Immune responses of cattle vaccinated by various routes with Mycobacterium bovis Bacillus Calmette-Guérin (BCG)

Authors: Palmer, Mitchell; HWANG, SOYOUN - Animal And Plant Health Inspection Service (APHIS); Kanipe, Carly; Putz, Ellie; FERNANDES, LUIS - Oak Ridge Institute For Science And Education (ORISE); DIDKOWSKA, ANNA - Warsaw University Of Life Sciences; Boggiatto, Paola

Submitted to: BMC Veterinary Research
Publication Type: Peer Reviewed Journal
Publication Acceptance Date: 12/18/2024
Publication Date: N/A
Citation: N/A

Interpretive Summary: Tuberculosis in animals is caused by Mycobacterium bovis, which can also infect humans. The only tuberculosis vaccine available for humans is Mycobacterium bovis strain BCG. BCG has also been evaluated as a possible vaccine for various animals species including wildlife and domestic species. Vaccines for animals, especially wildlife, would likely be administered orally in a vaccine bait. To test the feasibility of different routes of BCG vaccination and different physical states of vaccine (i.e. liquid vs freeze-dried) we evaluated immune responses in calves vaccinated by the subcutaneous route, orally delivered liquid, and orally consumed freeze-dried BCG. Immune responses to BCG were detected in calves receiving BCG subcutaneously and as a liquid delivered to the back of the throat. No detectable responses were seen in calves consuming freeze-dried BCG vaccine. Although freeze-drying is often used to stabilize biological products such as vaccines, incorporating freeze-dried BCG within an oral vaccine bait does not appear to be a viable option. An oral vaccine bait would need to contain liquid BCG.

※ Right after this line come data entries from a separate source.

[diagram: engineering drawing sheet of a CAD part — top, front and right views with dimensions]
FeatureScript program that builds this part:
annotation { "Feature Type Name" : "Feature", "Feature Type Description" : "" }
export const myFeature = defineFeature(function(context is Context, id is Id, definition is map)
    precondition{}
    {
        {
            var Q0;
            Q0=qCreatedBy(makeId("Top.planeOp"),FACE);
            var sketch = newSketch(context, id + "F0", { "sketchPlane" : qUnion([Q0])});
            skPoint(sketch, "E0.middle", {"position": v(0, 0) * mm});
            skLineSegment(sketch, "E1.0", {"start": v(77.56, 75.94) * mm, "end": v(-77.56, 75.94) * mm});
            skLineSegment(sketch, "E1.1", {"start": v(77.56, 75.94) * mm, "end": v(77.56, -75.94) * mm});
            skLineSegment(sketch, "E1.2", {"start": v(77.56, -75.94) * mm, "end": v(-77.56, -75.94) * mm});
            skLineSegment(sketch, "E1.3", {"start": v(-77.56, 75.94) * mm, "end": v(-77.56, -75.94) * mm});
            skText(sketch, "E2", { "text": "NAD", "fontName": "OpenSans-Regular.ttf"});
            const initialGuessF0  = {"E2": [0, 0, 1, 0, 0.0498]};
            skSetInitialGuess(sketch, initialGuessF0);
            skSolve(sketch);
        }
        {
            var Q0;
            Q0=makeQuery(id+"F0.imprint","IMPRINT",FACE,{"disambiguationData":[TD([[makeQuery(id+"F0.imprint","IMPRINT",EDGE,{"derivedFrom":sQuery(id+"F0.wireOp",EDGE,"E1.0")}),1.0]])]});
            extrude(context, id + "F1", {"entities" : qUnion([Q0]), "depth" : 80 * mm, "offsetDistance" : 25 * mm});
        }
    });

Technical Abstract: Mycobacterium bovis BCG is the human tuberculosis vaccine and is the oldest vaccine still in use today with over 4 million people vaccinated since 1921. The BCG vaccine has also been investigated experimentally in cattle and wildlife by various routes including oral and SQ. Thus far, oral vaccination studies of cattle have involved liquid BCG or liquid BCG incorporated into a lipid matrix. Lyophilization is an established technique used for stabilizing bioproducts such as vaccines. In the current study, cattle were vaccinated in two phases. In each phase, cattle were divided into four groups. Group 1 received BCG injected SQ, Group 2 received liquid BCG delivered to the posterior oral cavity, Group 3 orally consumed lyophilized BCG contained within a gelatin capsule placed within a small amount of Chaffhaye. Group 4 remained unvaccinated. No vaccinated cattle were positive by an interferon gamma release assay or tuberculin skin testing. An in vitro antigen stimulation assay and flow cytometry were used to detect antigen-specific CD4, CD8 and gamma delta T cell responses following vaccination. Vaccination of animals with oral lyophilized BCG did not result in any increases in the frequency of CD4, CD8 or gamma delta T cell proliferative or IFN-gamma responses at any of the time points analyzed in either phase 1 or 2. In contrast, vaccination with BCG SQ and oral liquid BCG, resulted in an increase in the frequency of proliferating and IFN-gamma-producing CD4 T cells. Responses peaked at 9-12 weeks post-vaccination. Similar to oral lyophilized BCG vaccinated animals, we did not observe any significant increases in the frequency of CD8 and gamma delta T cell proliferative and IFN-gamma responses following SQ or oral liquid vaccinated animals. These data would suggest that vaccination with oral lyophilized BCG does not induce a measurable, antigen-specific cell mediated responses in the periphery, when compared to BCG administered SQ or liquid BCG administered via the oral route. However, vaccination with either SQ or oral liquid BCG does induce measurable CD4 T cell responses in the periphery.